● Work request: In the running-total thread below, name every column declared for the @agestuff table variable, along with its data type.

Start of Text under study

Select running total until specific SUM is reached

Snowy picture Snowy · Jan 24, 2013 · Viewed 9.6k times · Source

I am trying to select the first n rowid values from the following table variable that will get me as close to a sum(itemcount) of 200,000 without crossing that threshhold. If I was looking at this manually, I would just take the top 3 rows. I do not want to use a cursor unless there is no pure-set-based way.

What is a good set-based way to get all of the rowid values "sum while/until" I get to a running total of 200,000?

I looked at "running totals" at http://www.1keydata.com/sql/sql-running-totals.html but that did not seem like it would work out because the real table has around 500k rows.

Here is what I have tried so far:

declare  @agestuff table ( rowid int primary key , itemcount int , itemage datetime )
insert into @agestuff values ( 1 , 175000 , '2013-01-24 17:21:40' )
insert into @agestuff values ( 2 , 300    , '2013-01-24 17:22:11' )
insert into @agestuff values ( 3 , 10000 , '2013-01-24 17:22:11' )
insert into @agestuff values ( 4 , 19000 , '2013-01-24 17:22:19' )
insert into @agestuff values ( 5 , 16000 , '2013-01-24 17:22:22' )
insert into @agestuff values ( 6 , 400   , '2013-01-24 17:23:06' )
insert into @agestuff values ( 7 , 25000 , '2013-01-24 17:23:06' )

select sum(itemcount) from @agestuff  -- 245700 which is too many

select sum(itemcount) from @agestuff  
  where rowid in (1,2,3) -- 185300 which gets me as close as possible

Using SQL Server 2008. I'll switch to 2012 if necessary.

Answer

Aaron Bertrand picture Aaron Bertrand · Jan 24, 2013

Windowing Functions - SQL Server 2012 only

DECLARE @point INT = 200000;

;WITH x(rowid, ic, r, s) AS
(
  SELECT
    rowid, itemcount, ROW_NUMBER() OVER (ORDER BY itemage, rowid),
    SUM(itemcount) OVER (ORDER BY [itemage], rowid RANGE UNBOUNDED PRECEDING)

End of Text under study
Start of Dataset content

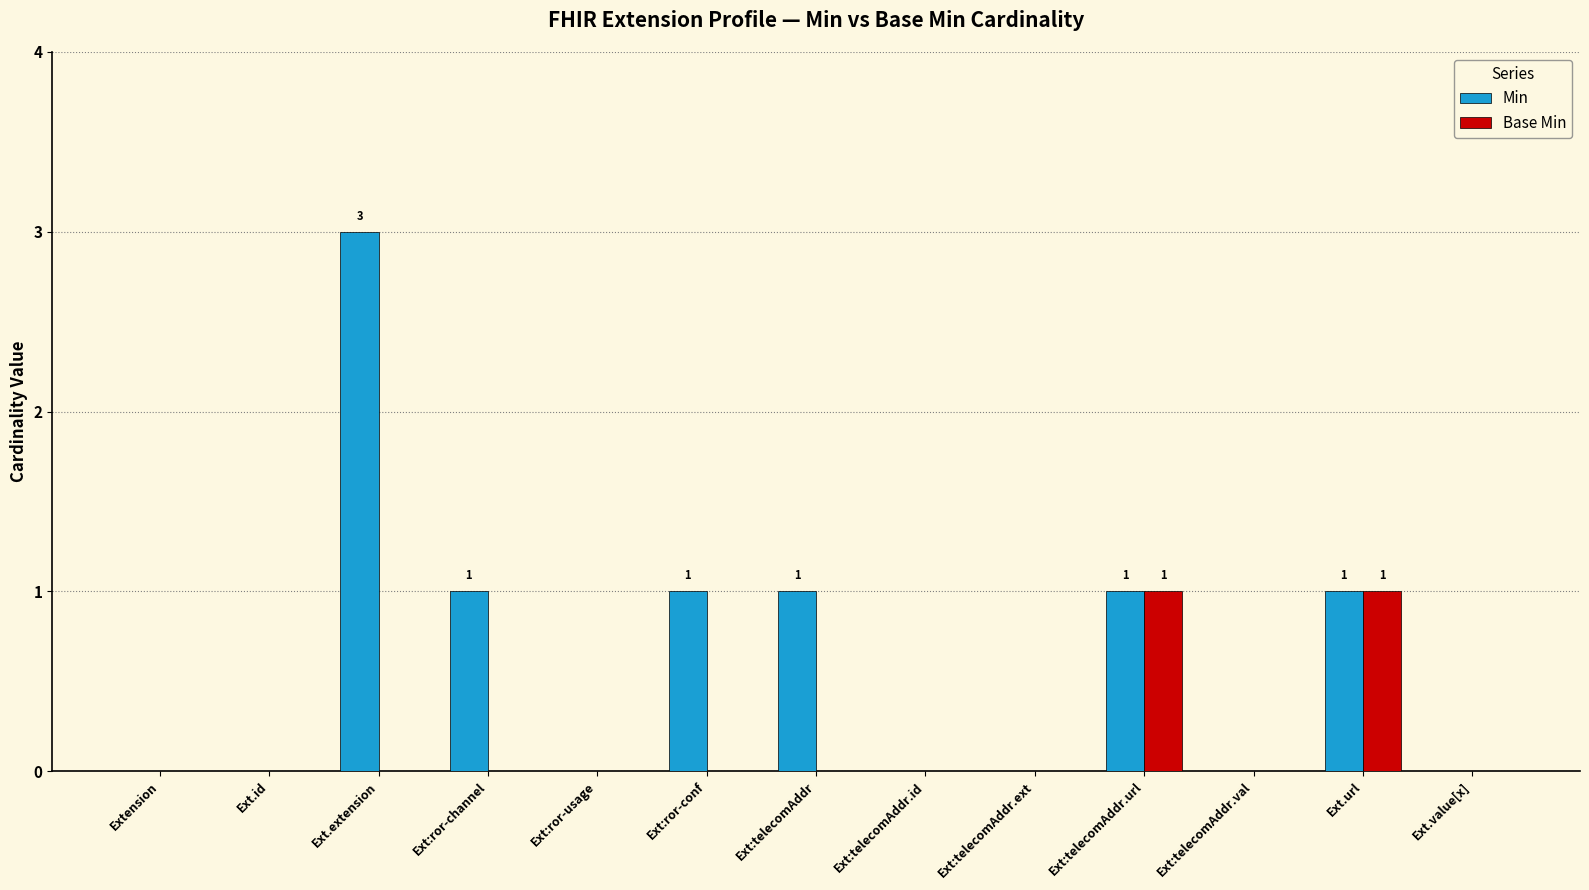

What is the highest value of the Min series?

3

End of Dataset content

● Exercise response:
rowid: int (primary key)
itemcount: int
itemage: datetime